The copying thing is simply so the end-user doesn't have to copy the scanner file into scanner bundle. There is no other way, to my understanding, for a bundle/plugin to add a new scanner. Everyone has to manually copy this file into the appropriate directory.

Being able for the scanner to read Prefs and persistent Data seems well-behaved, but there is no standard way to do that as those modules are unavailable to scanners. Although I was only planning to use persistent data for a "Turbo Scan" which isn't going to happen anyways.

The external database of music files is generated by another program but I want to make it accessible via Plex. It is not maintaining a database, simply reading it. This is how Plex normally operates - it reads the filesystem and periodically looks for changes. I am just looking in a database instead of filesystem.

For the Turbo vs Deep scan, I simply wanted my Virtual scanner to take advantage of this fact. If the Scan method was called in "Turbo" mode I would be able to skip adding most media files or something similar and thus speed up the scanner and  the resulting matching of media/Agent processing. I wasn't looking to change how it worked for other scanners, but had a very nice setup for my own scanner. If there is no difference and only "Deep Scans" are ever done, then I will always return the complete set of media objects.

My understanding of how the scanner and agent work together are as follows:

  • The specific scanner script generates a list of Media objects, each with basic information about the media
  • The overall scanner program takes the list and saves it (presumably serializes the object)
  • The main framework loads the list (presumably deserializes)
  • Each item is matched against items already in the database, and if it has never been seen before is sent to the Agent
  • The Agent receives a Media object with basic information and creates a new ObjectContainer with corrected/complete information about the media

So, I was thinking that if I saved a Media object with an extra attribute that by the time it got to the Agent it would still have that extra attribute.
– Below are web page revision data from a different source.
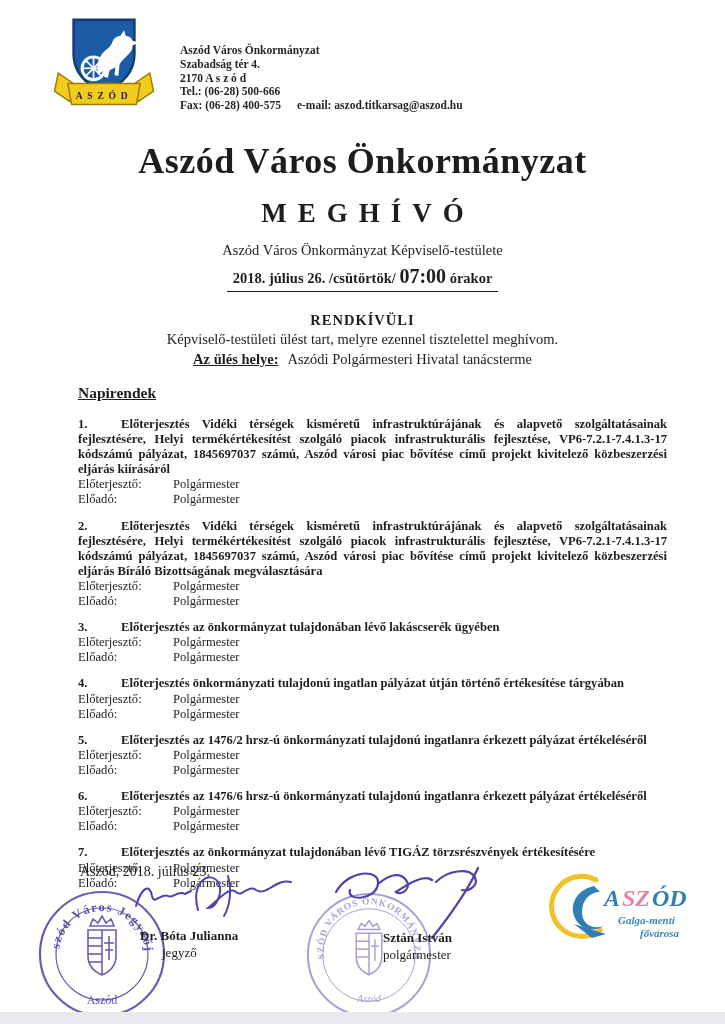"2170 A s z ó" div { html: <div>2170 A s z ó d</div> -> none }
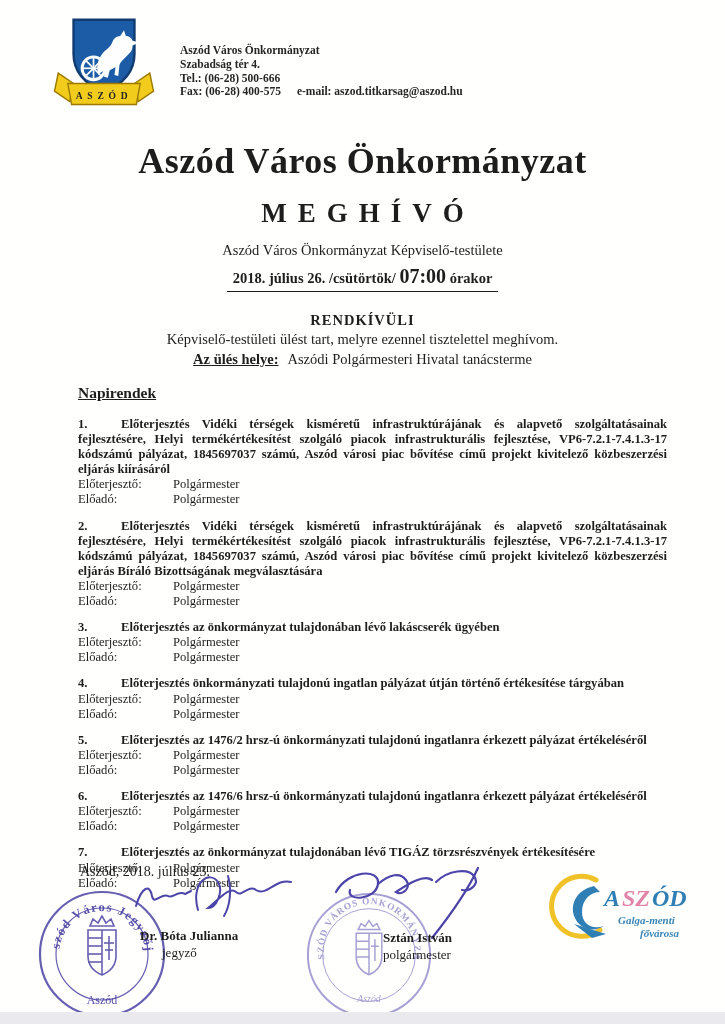"1. Előterjesztés Vidéki térségek" .agenda-item { text-decoration: none -> underline }
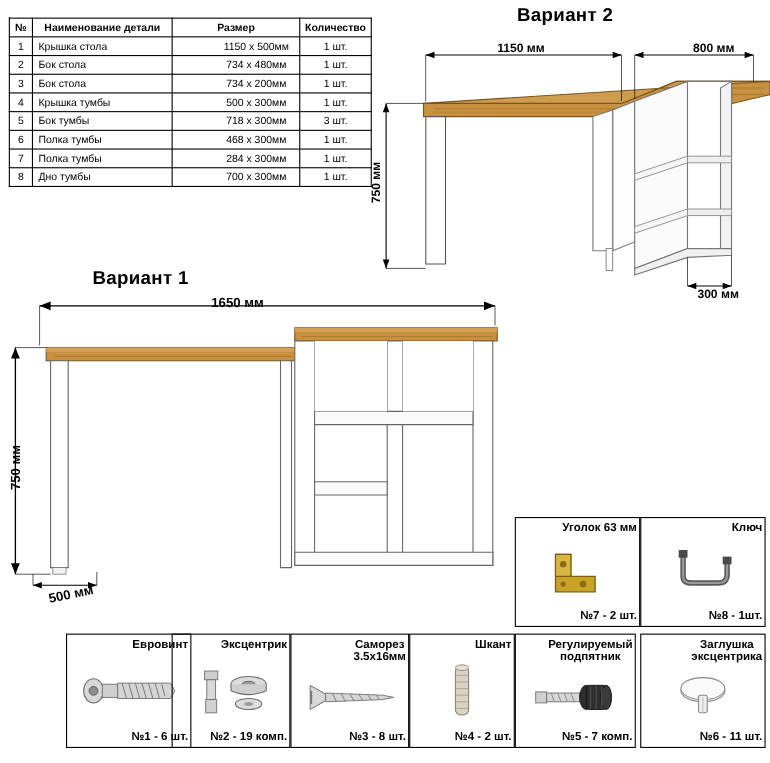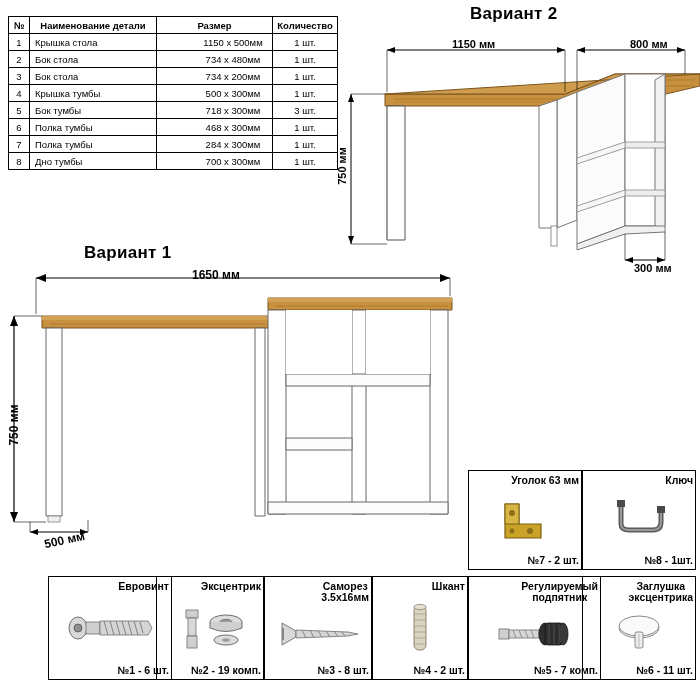"Евровинт" div.abs { left: 48px -> 60px; width: 124px -> 114px }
Most Agents would ignore that extra attribute and not use it was trying to find the corrected/complete attribute. However I could make an Agent that would check for that extra attribute and use it as necessary (with a fallback if it isn't there). This extra attribute would never show up in the final ObjectContainer, no other Agents would have to be aware of it, and the Agent would not be doing the serialization/deserialization - the Framework presumably already does it.

I am not a haphazard coder. I do write "well-behaved" code and try not to do things that shouldn't be done. Everything I want to do seems like it should be possible (installing a scanner non-manually, access to minimal Framework functions from scanner, reading an external file/database that the user directly pointed to, take advantage of modes other scanners used to be able to, and sending one additional int from scanner to agent). If you would also like to know, I try to trap all my exceptions and check return values...

I found some strang behaviour with that unified turbo/deep scans, too. If you change the scanner / agent later in a section most of the time no rescan is done. Although using deep scan does not work anymore.

The only way to get this running is to remove and add the section. There seem to be several bugs in the scanner. Sometimes you even have to completely restart pms.